Return each line of the records below in which the string "text" turns up.

§ Dataset records
◆ ◆ ◆ ◆ ◆ ◆ ◆

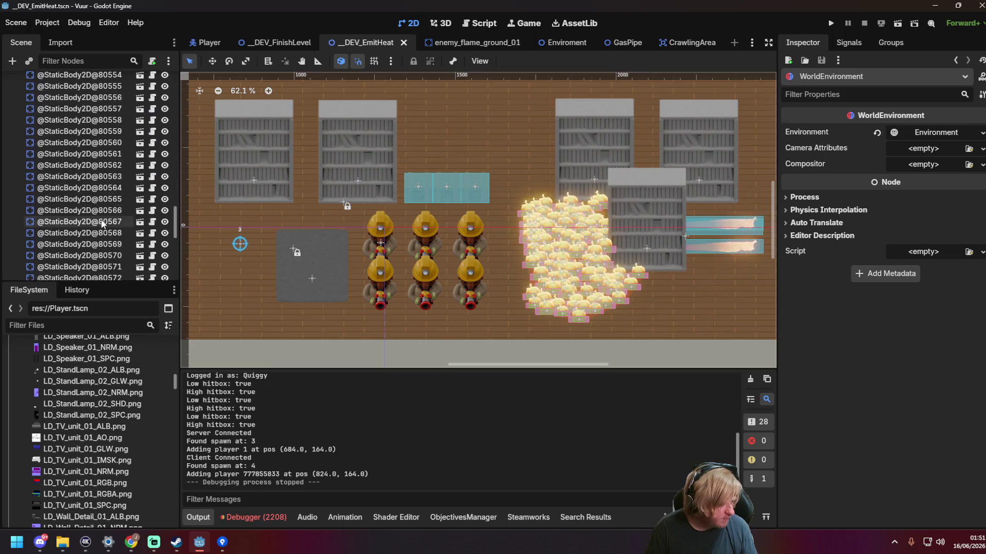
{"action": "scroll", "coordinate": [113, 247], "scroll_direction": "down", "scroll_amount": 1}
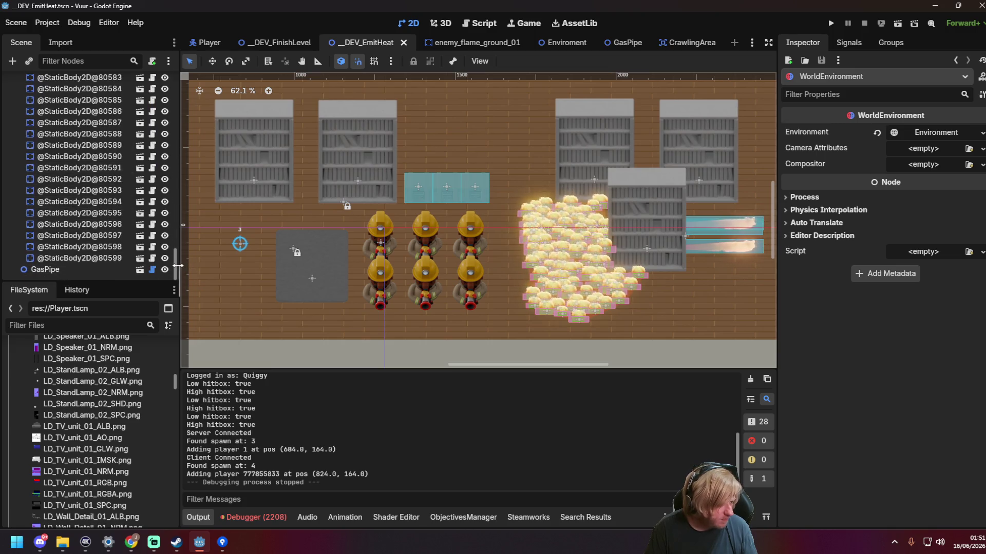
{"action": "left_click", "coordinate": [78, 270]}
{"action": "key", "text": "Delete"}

◆ ◆ ◆ ◆ ◆ ◆ ◆

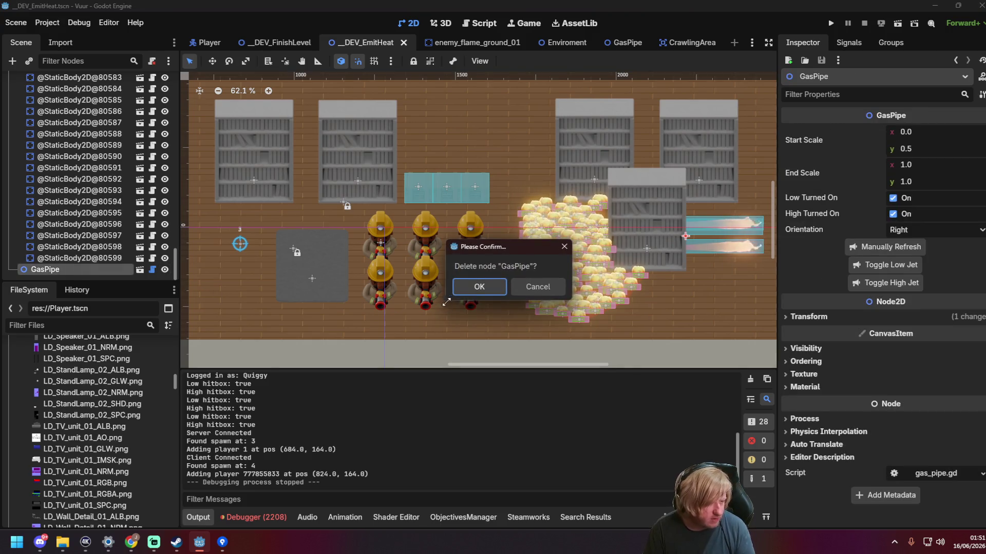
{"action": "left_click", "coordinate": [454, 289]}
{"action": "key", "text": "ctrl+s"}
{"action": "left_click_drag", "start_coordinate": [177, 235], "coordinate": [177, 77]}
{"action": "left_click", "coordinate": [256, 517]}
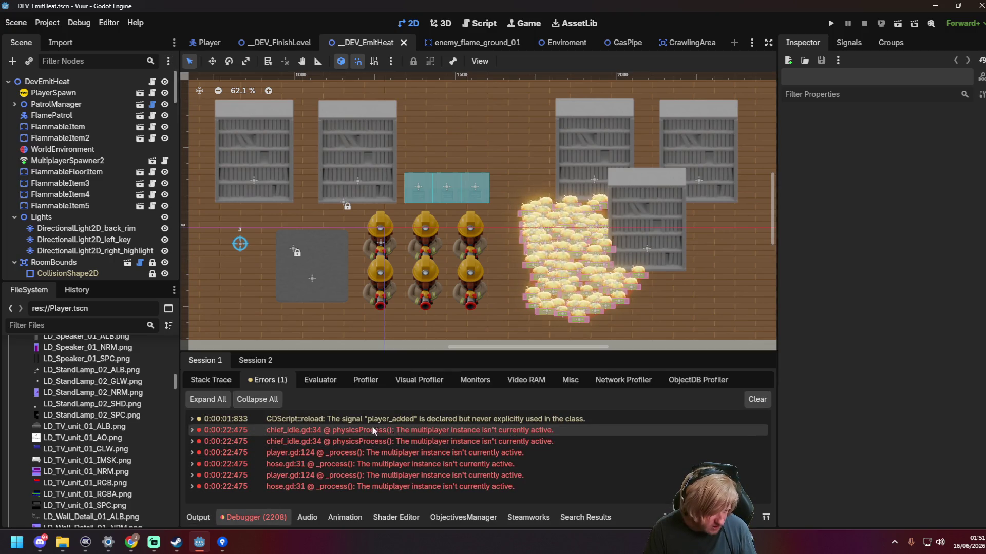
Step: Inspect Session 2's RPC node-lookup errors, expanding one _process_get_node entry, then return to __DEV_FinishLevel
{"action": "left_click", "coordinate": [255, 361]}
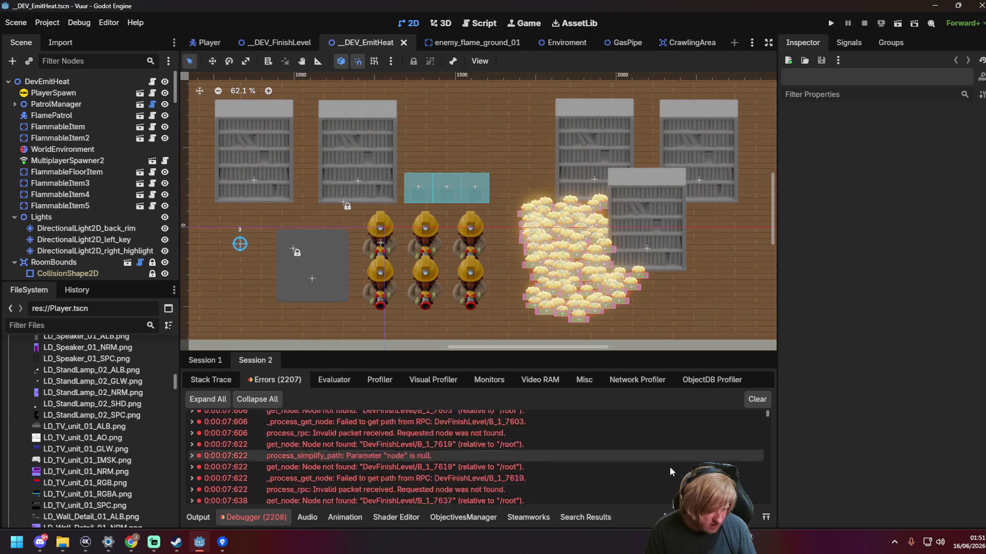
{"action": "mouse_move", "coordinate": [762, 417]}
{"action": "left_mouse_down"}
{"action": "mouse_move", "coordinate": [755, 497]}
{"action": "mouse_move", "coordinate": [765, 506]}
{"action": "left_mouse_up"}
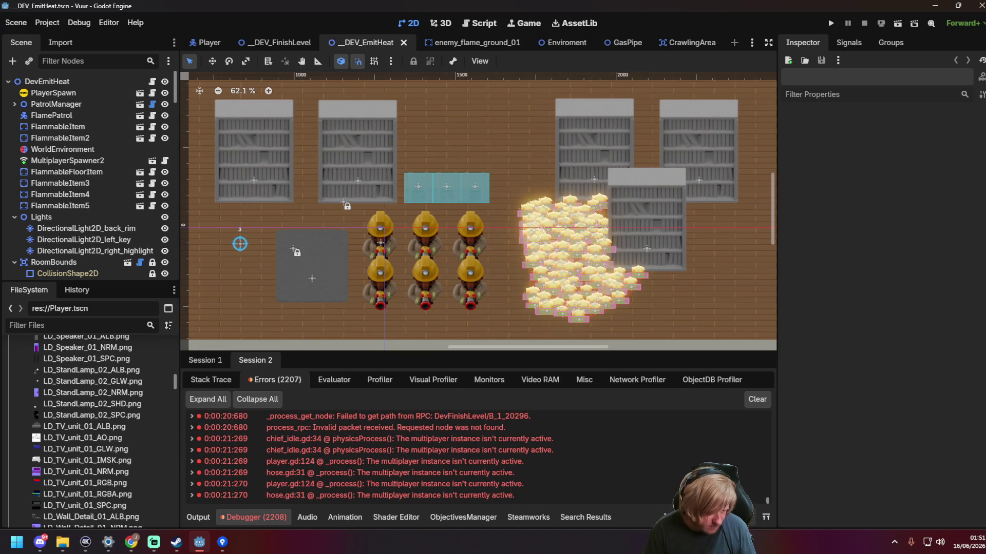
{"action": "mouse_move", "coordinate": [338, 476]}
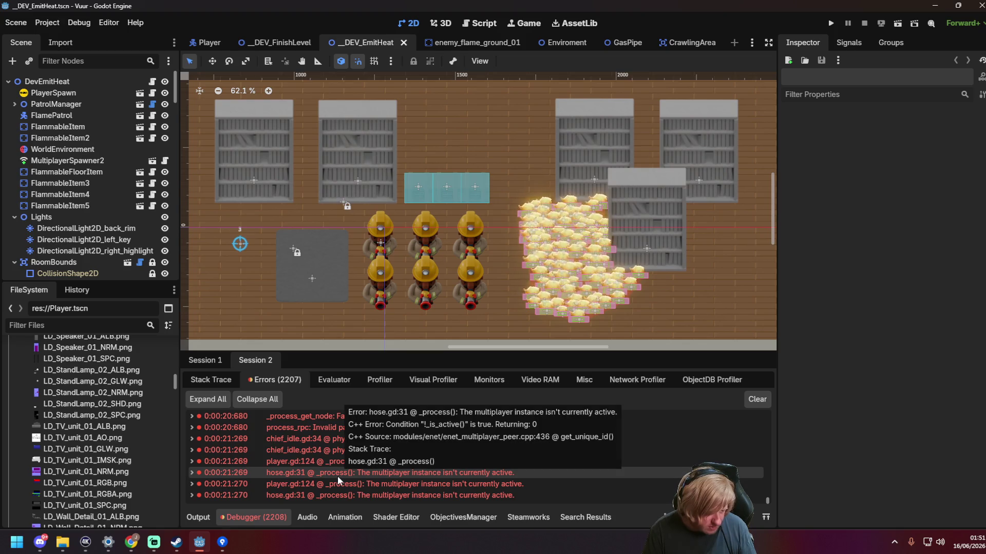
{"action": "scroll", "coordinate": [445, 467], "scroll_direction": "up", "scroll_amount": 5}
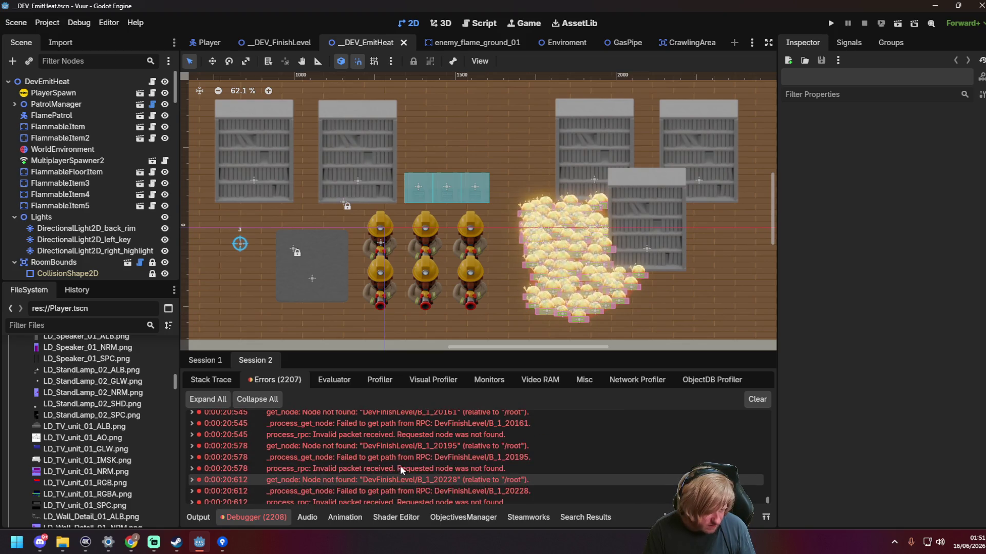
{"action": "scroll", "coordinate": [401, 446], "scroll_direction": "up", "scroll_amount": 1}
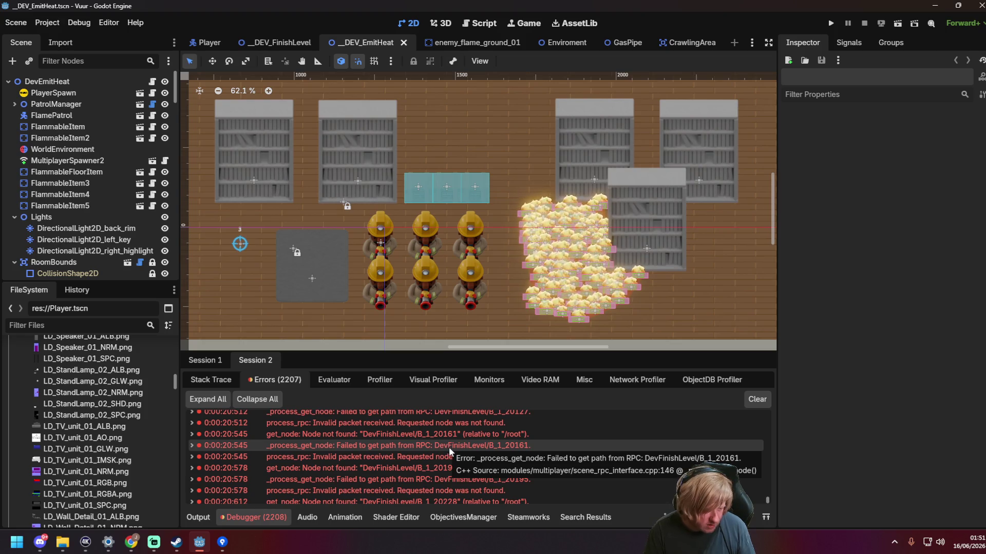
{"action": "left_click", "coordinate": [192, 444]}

◆ ◆ ◆ ◆ ◆ ◆ ◆

§ Solution to this exercise
{"action": "key", "text": "Delete"}
{"action": "key", "text": "ctrl+s"}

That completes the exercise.